Blumenthal has performed with leading European orchestras. In addition to his concerto performances, he has performed numerous recitals in Amsterdam’s Concertgebouw, the Théâtre des Champs-Elysées, and the Teatro della Pergola in Florence. He has performed in all of the major concert halls in London, including three acclaimed recitals at the Queen Elizabeth Hall.

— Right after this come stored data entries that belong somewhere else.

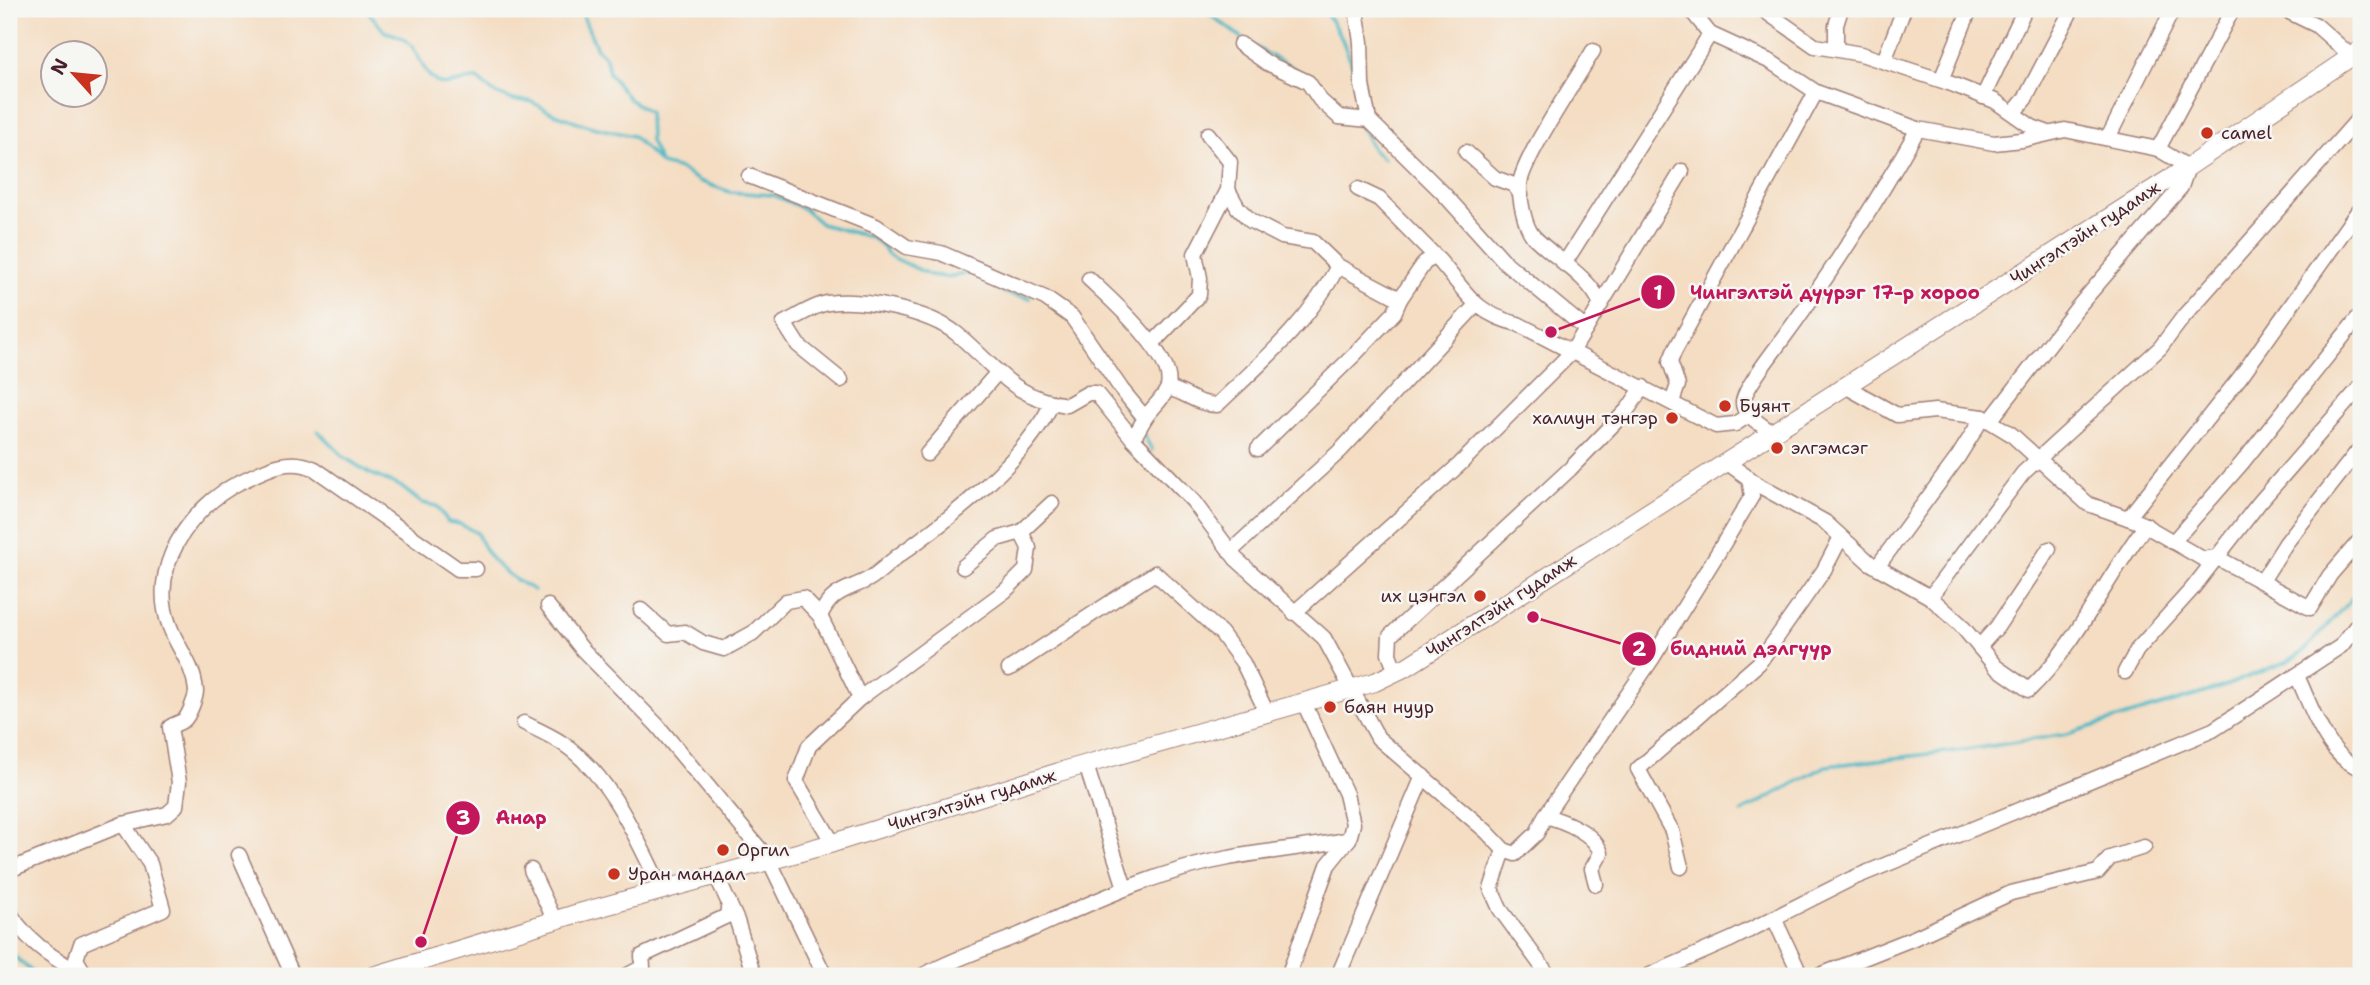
<svg xmlns="http://www.w3.org/2000/svg" width="2370" height="985" viewBox="0 0 2370 985" font-family="'Shantell Sans',sans-serif">
<rect width="100%" height="100%" fill="#f6f6f2"/>
<filter id="ink" filterUnits="userSpaceOnUse"><feTurbulence type="fractalNoise" baseFrequency=".0143" numOctaves="2"/><feDisplacementMap in="SourceGraphic" scale="14" xChannelSelector="R" yChannelSelector="G"/><feConvolveMatrix kernelMatrix="1 2 1 2 8 2 1 2 1" color-interpolation-filters="sRGB"/></filter>
<filter id="wash" filterUnits="userSpaceOnUse"><feTurbulence type="fractalNoise" baseFrequency=".00686" numOctaves="4" result="noise"/><feDisplacementMap in="SourceGraphic" scale="28" xChannelSelector="R" yChannelSelector="G"/><feGaussianBlur stdDeviation="1.57" result="paint"/><feColorMatrix in="noise" values="0 0 0 0 0 0 0 0 0 0 0 0 0 0 0 0 0 1.4 0 .05"/><feComposite in="paint" operator="in"/></filter>
<g filter="url(#wash)">
<rect width="100%" height="100%" fill="#f4ddc2"/>
<g fill="none" stroke-linecap="round" stroke-linejoin="round">
<!-- stream -->
<g stroke="#4ab7c5" stroke-width="3.5">
<path d="M366 9 385 32C424 38 416 73 439 83 450 88 464 78 477 79L493 92 513 100 530 101 555 114 592 127 633 136 661 164 680 169 699 181 730 192 773 195 804 209 821 224 870 237 881 244 888 255 930 275 946 277 972 273"/>
<path d="M580 9 597 49 606 58 609 73 629 99 649 112 650 141 659 160"/>
<path d="M1203 9 1243 39"/>
<path d="M1324 9 1342 39 1355 72"/>
<path d="M1255 47 1295 69"/>
<path d="M1316 83 1327 99"/>
<path d="M1360 125 1373 150 1384 159"/>
<path d="M985 278C996 292 1014 296 1030 298"/>
<path d="M1121 400 1136 423"/>
<path d="M318 431 344 457 369 473 400 486 422 503 437 506 448 522 460 524 477 533C487 561 507 576 534 590"/>
<path d="M1142 432 1152 450"/>
<path d="M1742 812 1826 766 1972 749 2067 734 2217 689 2286 662 2304 651 2361 588"/>
<path d="M9 952 37 976"/>
</g>
</g>
</g>
<g filter="url(#ink)">
<g fill="none" stroke-linecap="round" stroke-linejoin="round">
<defs>
<g id="minor">
<path d="M1690 9 1710 34 1771 62 1816 92 1918 129 1994 143 2022 140 2065 130 2158 149 2188 167 2181 187 2077 308 1990 421"/>
<path d="M1762 9 1815 46 1861 54 1949 83 1995 101 2032 127 2046 132"/>
<path d="M2283 9 2316 25 2351 56"/>
<path d="M1240 44 1267 63 1308 82 1320 100 1339 117 1369 120"/>
<path d="M1836 47V25L1841 9"/>
<path d="M1884 61 1904 9"/>
<path d="M1941 80 1970 9"/>
<path d="M1983 97 2025 9"/>
<path d="M2014 112 2025 99 2072 9"/>
<path d="M2108 138 2173 9"/>
<path d="M2158 149 2233 9"/>
<path d="M1466 152 1495 178 1514 185 1521 195"/>
<path d="M749 176 876 226 907 247 941 253 1045 298 1072 317 1122 390 1145 418 1133 439"/>
<path d="M1358 189 1379 199 1436 257"/>
<path d="M1228 190 1238 208 1251 221 1282 237 1313 242 1338 266 1400 299 1425 262 1436 257C1466 290 1472 313 1518 324L1716 426 1735 424 1749 415"/>
<path d="M1564 264 1710 34"/>
<path d="M1089 279C1110 299 1176 356 1168 387 1165 397 1151 409 1145 418"/>
<path d="M1601 304 1682 171"/>
<path d="M1586 329 1601 304C1588 275 1555 259 1533 236 1524 225 1519 197 1520 184 1522 160 1578 77 1593 51"/>
<path d="M1152 344 1199 295 1200 278 1195 254 1228 190 1230 162 1208 134"/>
<path d="M841 380 798 345 784 323C797 317 814 305 828 303 862 298 929 311 957 334 996 366 1011 398 1067 405L1088 393H1096L1133 439 1193 501 1236 559 1324 638 1378 738 1486 831 1504 850 1491 889 1500 909 1549 976"/>
<path d="M1845 386 1897 415 1935 411 1983 417 2011 434 2088 504 2139 522 2203 559 2216 557 2310 608 2330 575 2361 539"/>
<path d="M1168 388C1187 393 1198 405 1217 405 1261 363 1310 321 1338 266"/>
<path d="M1672 402 1678 385 1670 362 1674 352 1816 92"/>
<path d="M1772 433C1764 426 1743 415 1743 403 1743 391 1768 359 1776 348 1828 278 1875 205 1918 129"/>
<path d="M1258 449 1355 354 1394 313 1400 299"/>
<path d="M927 454 997 373"/>
<path d="M1726 462 1760 486 1825 522 1870 563 1930 597 1960 624 1996 667 2029 690C2078 643 2105 579 2146 525"/>
<path d="M2128 518 2241 376 2361 207"/>
<path d="M2173 542 2242 463 2361 314"/>
<path d="M1230 552 1341 450 1475 306"/>
<path d="M963 567 997 539 1021 532 1052 503"/>
<path d="M1877 567 1958 457 1983 417"/>
<path d="M2262 581 2286 543 2361 447"/>
<path d="M1930 597 2023 473 2160 348 2184 316 2361 116"/>
<path d="M548 606 582 649 657 725 769 860 825 976"/>
<path d="M641 610 668 634 685 632 703 643 724 649 753 633 786 601 803 598 820 616 860 698"/>
<path d="M1294 613 1459 465 1571 353 1586 329 1506 263 1443 193 1369 120 1362 85 1361 42 1356 9"/>
<path d="M820 616C832 590 846 591 869 579 879 573 889 563 898 556 951 518 1024 462 1052 403"/>
<path d="M1979 647 1997 627 2049 549"/>
<path d="M1009 669 1155 573 1221 633 1243 663 1267 713"/>
<path d="M1396 672 1389 654 1390 636 1570 469 1628 409 1643 387"/>
<path d="M2125 672 2137 650 2192 589 2259 503 2361 386"/>
<path d="M2297 676C2311 705 2327 759 2361 768"/>
<path d="M524 723C536 729 550 735 562 743 611 775 637 840 662 890"/>
<path d="M1086 765 1125 888"/>
<path d="M1545 816 1652 659 1719 551 1752 496 1749 478"/>
<path d="M123 824 167 814 176 806 179 782 170 727C174 724 180 723 184 720 189 716 196 697 196 691 194 665 178 649 170 627 147 569 189 508 240 482 265 470 288 456 315 469L458 569H476"/>
<path d="M833 843 796 781 809 746 860 698 1005 591 1026 570 1029 548 1021 532"/>
<path d="M1504 850 1515 854 1537 833 1545 816C1565 821 1594 833 1601 853L1592 869 1596 884"/>
<path d="M239 855 293 976"/>
<path d="M1681 867 1672 831 1638 769 1759 663 1824 570 1840 539"/>
<path d="M9 870 123 824 150 864 163 909 81 944 76 959 86 976"/>
<path d="M531 870 555 921"/>
<path d="M716 875 737 921 754 976"/>
<path d="M9 912C20 930 34 944 52 956 62 963 71 966 78 976"/>
<path d="M1774 918 1801 976"/>
<path d="M626 976 643 967 642 956 727 916 729 902"/>
<path d="M922 976C955 958 985 949 1019 935 1087 905 1155 871 1229 858 1269 850 1309 848 1349 839"/>
<path d="M1288 976 1328 865 1349 839 1353 824 1346 794 1304 703"/>
<path d="M1338 976 1423 776"/>
<path d="M1648 976 1732 939 1851 879 2213 730 2341 646 2361 620"/>
<path d="M1818 976 1914 938 2011 893 2098 872 2110 858 2144 847"/>
</g>
<path id="major" d="M373 976 572 915 833 843 1059 772 1375 682 1408 666 2188 167 2361 50"/>
</defs>
<!-- minor casing -->
<use href="#minor" stroke="#9f7e76" stroke-width="17"/>
<!-- major casing -->
<use href="#major" stroke="#9f7e76" stroke-width="20"/>
<!-- minor -->
<use href="#minor" stroke="#fff" stroke-width="14"/>
<!-- major -->
<use href="#major" stroke="#fff" stroke-width="18"/>
</g>
</g>
<!-- markers -->
<g fill="#c8321e" stroke="#f6f6f2" stroke-width="2.5">
<circle cx="2207" cy="133" r="7"/>
<circle cx="1725" cy="406" r="7"/>
<circle cx="1672" cy="418" r="7"/>
<circle cx="1777" cy="448" r="7"/>
<circle cx="1480" cy="596" r="7"/>
<circle cx="1330" cy="707" r="7"/>
<circle cx="723" cy="850" r="7"/>
<circle cx="614" cy="874" r="7"/>
</g>
<g text-anchor="middle" stroke-width="5" stroke-linejoin="round" paint-order="stroke">
<!-- poi labels -->
<g font-size="18" fill="#4a1f2b" stroke="#f6f6f2" text-anchor="start">
<text x="2221" y="139">camel</text>
<text x="1739" y="412">Буянт</text>
<text x="1658" y="424" text-anchor="end">халиун тэнгэр</text>
<text x="1791" y="454">элгэмсэг</text>
<text x="1466" y="602" text-anchor="end">их цэнгэл</text>
<text x="1344" y="713">баян нуур</text>
<text x="737" y="856">Оргил</text>
<text x="628" y="880">Уран мандал</text>
</g>
<!-- street labels -->
<g font-size="18" fill="#4a1f2b" stroke="#f6f6f2">
<text transform="translate(2085 233) rotate(-33)" y="6">Чингэлтэйн гудамж</text>
<text transform="translate(1501 606) rotate(-33)" y="6">Чингэлтэйн гудамж</text>
<text transform="translate(972 800) rotate(-17)" y="6">Чингэлтэйн гудамж</text>
</g>
</g>
<!-- callouts -->
<path fill="none" stroke="#c2185b" stroke-width="2.5" d="M1551 332L1658 292M1533 617L1639 649M421 942L463 818"/>
<g fill="#c2185b" stroke="#f6f6f2" stroke-width="2.5">
<circle cx="1551" cy="332" r="7"/>
<circle cx="1533" cy="617" r="7"/>
<circle cx="421" cy="942" r="7"/>
<circle cx="1658" cy="292" r="18"/>
<circle cx="1639" cy="649" r="18"/>
<circle cx="463" cy="818" r="18"/>
</g>
<g font-size="21" text-anchor="middle" font-weight="bold" fill="#fff">
<text x="1658" y="300">1</text>
<text x="1639" y="656">2</text>
<text x="463" y="825">3</text>
</g>
<g font-size="19" text-anchor="middle" font-weight="bold" fill="#c2185b" stroke="#f6f6f2" stroke-width="5" stroke-linejoin="round" paint-order="stroke">
<text x="1835" y="299">Чингэлтэй дүүрэг 17-р хороо</text>
<text x="1751" y="655">бидний дэлгүүр</text>
<text x="521" y="824">Анар</text>
</g>
<!-- margin -->
<rect width="2370" height="985" fill="none" stroke="#f6f6f2" stroke-width="35"/>
<!-- north arrow -->
<g transform="translate(74 74) rotate(297)"><circle r="33" fill="#f6f6f2" stroke="#b1a0a2" stroke-width="2"/>
<path d="M0-5L12 26L0 18L-12 26Z" fill="#c8321e"/>
<text y="-10" font-size="19" font-weight="bold" text-anchor="middle" fill="#4a1f2b">N</text>
</g>
</svg>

U.S. concerto performances have included appearances with the Atlanta, Dallas, Maryland, and Utah Symphonies, as well as a televised performance as soloist with the Houston Symphony. His North American recital venues include Tanglewood, Yale University, and the Frick Collection and Carnegie Hall and Lincoln Center in New York. Blumenthal has performed in South America, Australia and Southeast Asia.

==Awards==
Blumenthal has won prizes in several competitions, including the Sydney International Piano Competition, (1981, 4th prize and winner of the Musica Viva Chamber Music prize); the Leeds International Piano Competition, (1981, 4th prize); the Geneva International Music Competition, (1982, 2nd prize); the Busoni Competition (1982, 3rd prize), and the Queen Elisabeth Music Competition, (1983, 4th prize).

==Discography==
With a discography of more than eighty solo and chamber music releases, Blumenthal can be heard on EMI, Calliope, Autographe, Naïve, Cyprés, Ambroisie, ADDA, Reader’s Digest, Cybelia, Phonic, Marco Polo, Naxos, Etectera, Musique en Wallonie, and Fuga Libera.